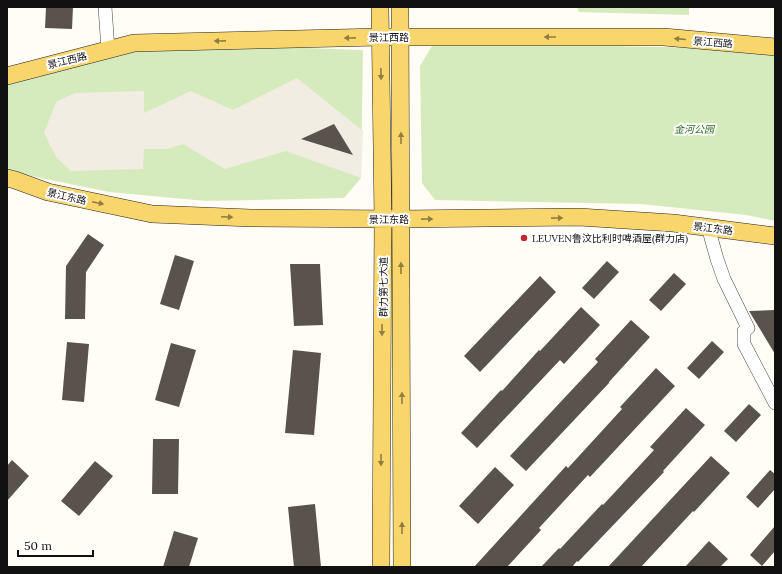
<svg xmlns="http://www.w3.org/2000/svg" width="782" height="574" font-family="Lora,'Noto Sans SC',serif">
<rect width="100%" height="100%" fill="#fffdf5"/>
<path fill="#d5ebbd" d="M 577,7 L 689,7 L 689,15 L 579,12 Z
M 189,44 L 363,50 L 361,178 L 344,198 L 206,201 L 109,192 L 7,171 L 7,84 L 41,73 L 131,49 Z
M 432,46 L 610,46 L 708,48 L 775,54 L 775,221 L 746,215 L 641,204 L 435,200 L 422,183 L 420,66 Z"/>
<path fill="#f1ede2" d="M 297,78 L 363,131 L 361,178 L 286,151 L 225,169 L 183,144 L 167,149 L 144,149 L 143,169 L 71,171 L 56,157 L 44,133 L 56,102 L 75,93 L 144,91 L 144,113 L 191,91 L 233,110 Z"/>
<path fill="#5a524d" d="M 46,7 L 73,7 L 72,29 L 45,28 Z
M 334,124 L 353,155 L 301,139 Z
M 88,234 L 104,245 L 86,272 L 85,319 L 65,319 L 66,266 Z
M 175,255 L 194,261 L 179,310 L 160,304 Z
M 607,261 L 619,272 L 594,299 L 582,288 Z
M 290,264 L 320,264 L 323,325 L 294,326 Z
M 674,273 L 686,284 L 661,311 L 649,300 Z
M 540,276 L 556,292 L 480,372 L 464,356 Z
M 581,307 L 600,325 L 564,364 L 560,360 L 477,448 L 461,433 L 501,390 L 502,391 L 539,350 L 540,351 Z
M 775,310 L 775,354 L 749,311 Z
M 631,320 L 650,337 L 609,382 L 609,383 L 526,471 L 510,456 L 598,362 L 595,359 Z
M 712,341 L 724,352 L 699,379 L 687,368 Z
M 67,342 L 89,344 L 84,402 L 62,400 Z
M 171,343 L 196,350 L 179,407 L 155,400 Z
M 293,350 L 321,353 L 314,435 L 285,433 Z
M 656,368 L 675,386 L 590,477 L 588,475 L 539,528 L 541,530 L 507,567 L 474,567 L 566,466 L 568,468 L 622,409 L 620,407 Z
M 749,404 L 761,415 L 736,442 L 724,431 Z
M 686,408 L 705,425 L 663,471 L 664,472 L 578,562 L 577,561 L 572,567 L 541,567 L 559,548 L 560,549 L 602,504 L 603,505 L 654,450 L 650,447 Z
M 153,439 L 179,439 L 178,494 L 152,494 Z
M 711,456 L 730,473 L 694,512 L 693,511 L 641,567 L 608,567 Z
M 12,460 L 29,476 L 7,501 L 7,466 Z
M 95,461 L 113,476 L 79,516 L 61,501 Z
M 495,467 L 514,485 L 478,524 L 459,506 Z
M 770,470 L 775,474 L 775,489 L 758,508 L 746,497 Z
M 315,504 L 321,567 L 294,567 L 288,507 Z
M 775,526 L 775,551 L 762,566 L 750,555 Z
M 174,531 L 198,538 L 189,567 L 163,567 Z
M 709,541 L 728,559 L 720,567 L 685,567 Z"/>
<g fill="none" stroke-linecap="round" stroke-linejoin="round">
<defs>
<path id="minor" d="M 105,7 L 108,50
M 708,227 L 717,259 L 724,279 L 748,328 L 744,331 L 744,344 L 775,403"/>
<path id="major" d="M 380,7 L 383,219 L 381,567
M 400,7 L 402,567
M 7,76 L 134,43 L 380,37 L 664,37 L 775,47
M 7,178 L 15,180 L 48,192 L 152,214 L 251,218 L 401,219 L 579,217 L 673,223 L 775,236"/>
</defs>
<use href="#minor" stroke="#444" stroke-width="14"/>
<use href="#major" stroke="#222" stroke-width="18"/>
<use href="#minor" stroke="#fff" stroke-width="13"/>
<use href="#major" stroke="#f9d66b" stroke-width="17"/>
</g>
<defs><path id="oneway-solid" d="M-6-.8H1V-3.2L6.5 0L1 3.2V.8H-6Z"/></defs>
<g fill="#917d42">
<use href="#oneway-solid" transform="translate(550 37) rotate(180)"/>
<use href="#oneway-solid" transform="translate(350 38) rotate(179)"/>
<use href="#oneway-solid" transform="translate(680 39) rotate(-175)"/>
<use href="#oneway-solid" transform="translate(220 41) rotate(179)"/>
<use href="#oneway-solid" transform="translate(381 74) rotate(89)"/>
<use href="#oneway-solid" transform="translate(401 138) rotate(-90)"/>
<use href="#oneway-solid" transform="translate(98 203) rotate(12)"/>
<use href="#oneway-solid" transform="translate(227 217) rotate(3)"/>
<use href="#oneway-solid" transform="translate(557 218) rotate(-1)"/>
<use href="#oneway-solid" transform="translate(427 219) rotate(-1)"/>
<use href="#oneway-solid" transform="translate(401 268) rotate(-90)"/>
<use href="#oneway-solid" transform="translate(382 330) rotate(90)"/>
<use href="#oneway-solid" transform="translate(402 398) rotate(-90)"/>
<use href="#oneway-solid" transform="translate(381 460) rotate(90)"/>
<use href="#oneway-solid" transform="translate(402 528) rotate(-90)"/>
</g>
<circle fill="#c4262e" stroke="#fff" stroke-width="1.5" cx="524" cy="238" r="4"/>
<g text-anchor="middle" stroke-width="4" stroke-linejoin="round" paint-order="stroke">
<g font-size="10" fill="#111" stroke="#fff">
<text x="389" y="41">景江西路</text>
<text transform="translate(713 42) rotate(5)" y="4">景江西路</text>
<text transform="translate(67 60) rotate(-14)" y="4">景江西路</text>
<text transform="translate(67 196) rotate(13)" y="4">景江东路</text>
<text x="389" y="223">景江东路</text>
<text transform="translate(713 228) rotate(7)" y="4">景江东路</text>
<text transform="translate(383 287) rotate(-90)" y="4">群力第七大道</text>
</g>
<g font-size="10" font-style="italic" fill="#2f6b1f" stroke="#fff">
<text x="694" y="133">金河公园</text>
</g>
<g font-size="10" fill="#111" stroke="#fff" text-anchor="start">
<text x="532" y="242">LEUVEN鲁汶比利时啤酒屋(群力店)</text>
</g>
</g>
<rect width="782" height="574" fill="none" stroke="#111111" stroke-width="16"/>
<path d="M18 550v6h75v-6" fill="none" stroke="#111111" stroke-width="2"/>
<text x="24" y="550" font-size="12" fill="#111111" stroke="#ffffff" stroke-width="3" paint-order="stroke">50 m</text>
</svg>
******
Work item: From the records above, pull out every line containing the word "linejoin".

Reply:
<g fill="none" stroke-linecap="round" stroke-linejoin="round">
<g text-anchor="middle" stroke-width="4" stroke-linejoin="round" paint-order="stroke">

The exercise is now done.